#### DIRECTIVE
Please repeat the records exactly. The pictures are to be left out.

### DATA UNDER STUDY

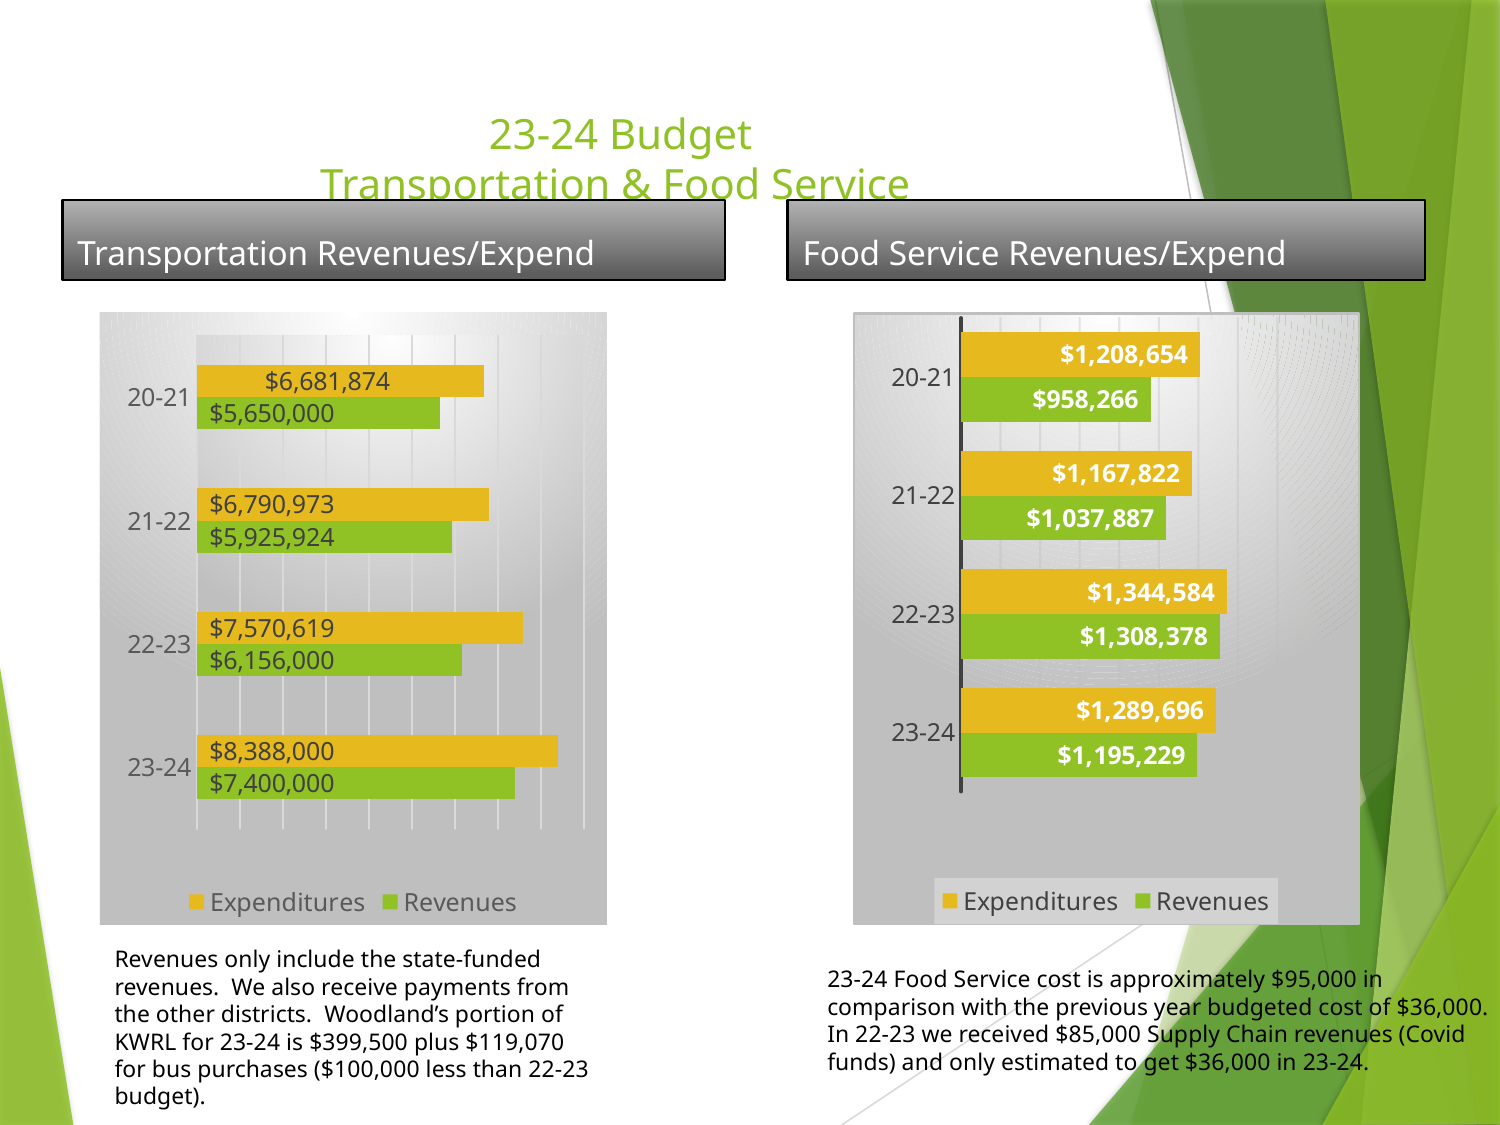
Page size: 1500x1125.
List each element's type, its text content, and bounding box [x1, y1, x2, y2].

title 23-24 Budget Transportation & Food Service [99, 99, 1142, 200]
chart [852, 311, 1361, 926]
list Transportation Revenues/Expend [61, 199, 726, 281]
text_box 23-24 Food Service cost is approximately $95,000 in comparison with the previous year budgeted cost of $36,000. In 22-23 we received $85,000 Supply Chain revenues (Covid funds) and only estimated to get $36,000 in 23-24. [812, 957, 1500, 1082]
chart [99, 311, 608, 926]
list Food Service Revenues/Expend [786, 199, 1426, 281]
text_box Revenues only include the state-funded revenues. We also receive payments from the other districts. Woodland’s portion of KWRL for 23-24 is $399,500 plus $119,070 for bus purchases ($100,000 less than 22-23 budget). [99, 937, 607, 1117]
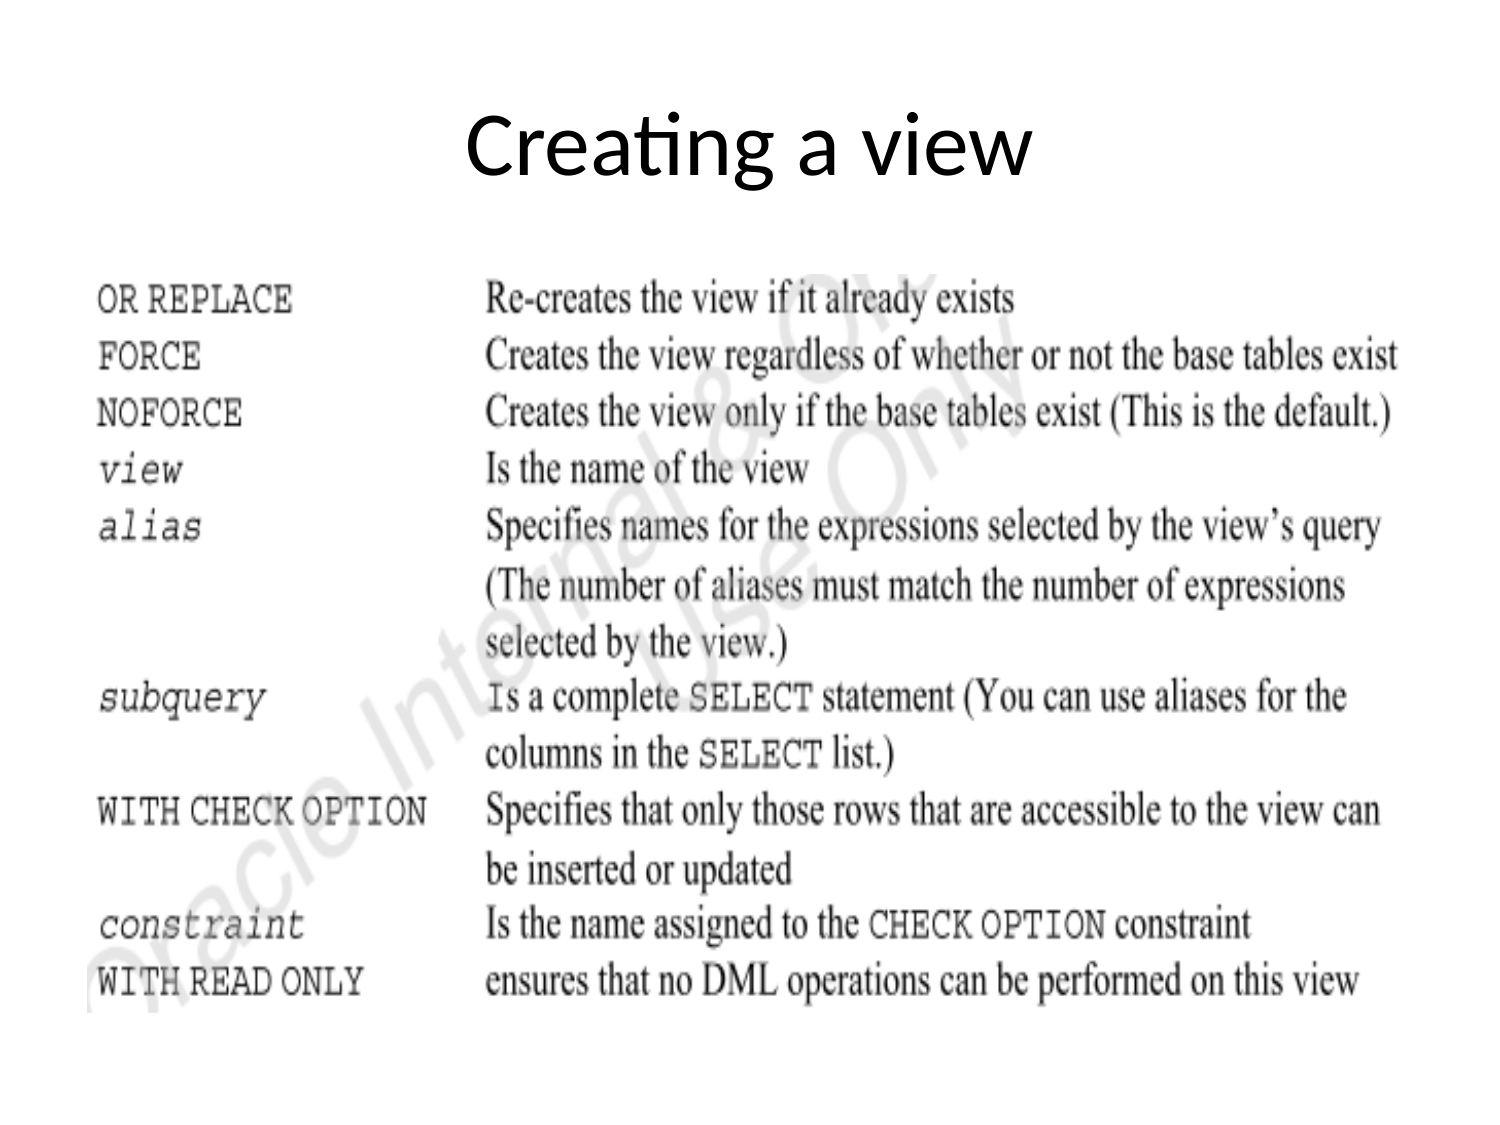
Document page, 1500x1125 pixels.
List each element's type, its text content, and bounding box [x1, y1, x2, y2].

title Creating a view [75, 45, 1425, 233]
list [87, 274, 1413, 1013]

######

#### RESULT OF THE EXERCISE
Page size: 1500x1125.
List each element's type, its text content, and bounding box [x1, y1, x2, y2].

title 23-24 Budget Transportation & Food Service [99, 99, 1142, 200]
chart [852, 311, 1361, 926]
list Transportation Revenues/Expend [61, 199, 726, 281]
text_box 23-24 Food Service cost is approximately $95,000 in comparison with the previous year budgeted cost of $36,000. In 22-23 we received $85,000 Supply Chain revenues (Covid funds) and only estimated to get $36,000 in 23-24. [812, 957, 1500, 1082]
chart [99, 311, 608, 926]
list Food Service Revenues/Expend [786, 199, 1426, 281]
text_box Revenues only include the state-funded revenues. We also receive payments from the other districts. Woodland’s portion of KWRL for 23-24 is $399,500 plus $119,070 for bus purchases ($100,000 less than 22-23 budget). [99, 937, 607, 1117]
Document page, 1500x1125 pixels.
List each element's type, its text content, and bounding box [x1, y1, x2, y2].

title Creating a view [75, 45, 1425, 233]
list [87, 274, 1413, 1013]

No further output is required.